NOMO—the band dem-ands all caps—is all about Fela Kuti. But unlike Brooklyn’s Antibalas Afrobeat Orchestra, who seem like they’ve been beamed straight from Nigeria circa 1974, Michigan’s NOMO adds enough experimental jazz and various strains of West African music to create its own sound.
In many ways, NOMO is continuing the legacy of Detroit’s 1970s TRIBE collective, which mixed jazz, funk and Africana to assert its black-political identity. While bandleader Elliot Bergman isn’t of African descent, he’s absorbed the music of the Motherland and its diaspora like a 4.0 student. He mixes various strains of great black music into a single blazing sun of sound, and right from the distorted sounds of the amplified kalimba (thumb piano) that open the CD, you know NOMO is going to hit you with a hip-swiveling blast of righteous Afro-funk.
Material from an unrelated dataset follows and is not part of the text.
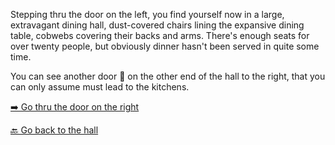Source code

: Stepping thru the door on the left, you find yourself now in a large, extravagant dining hall, dust-covered chairs lining the expansive dining table, cobwebs covering their backs and arms. There's enough seats for over twenty people, but obviously dinner hasn't been served in quite some time.

You can see another door 🚪 on the other end of the hall to the right, that you can only assume must lead to the kitchens.


[➡️ Go thru the door on the right](4.md)

[🔙 Go back to the hall](2.md)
The music is densely polyrhythmic, with homemade percussion instruments nervously chattering away like mutant crickets on tracks such as “Fourth Ward” and “Nu Tones.” “Divisions” has a Latin bent and a brassy backside, and “Book of Right On” has a woozy, dubby quality because of the roomy recording style.
New Tones closes with the percussion hymnal “Sarvodaya,” a song that could have come out of the Arkestra catalog. Sun Ra would call it cosmic tones for mental therapy.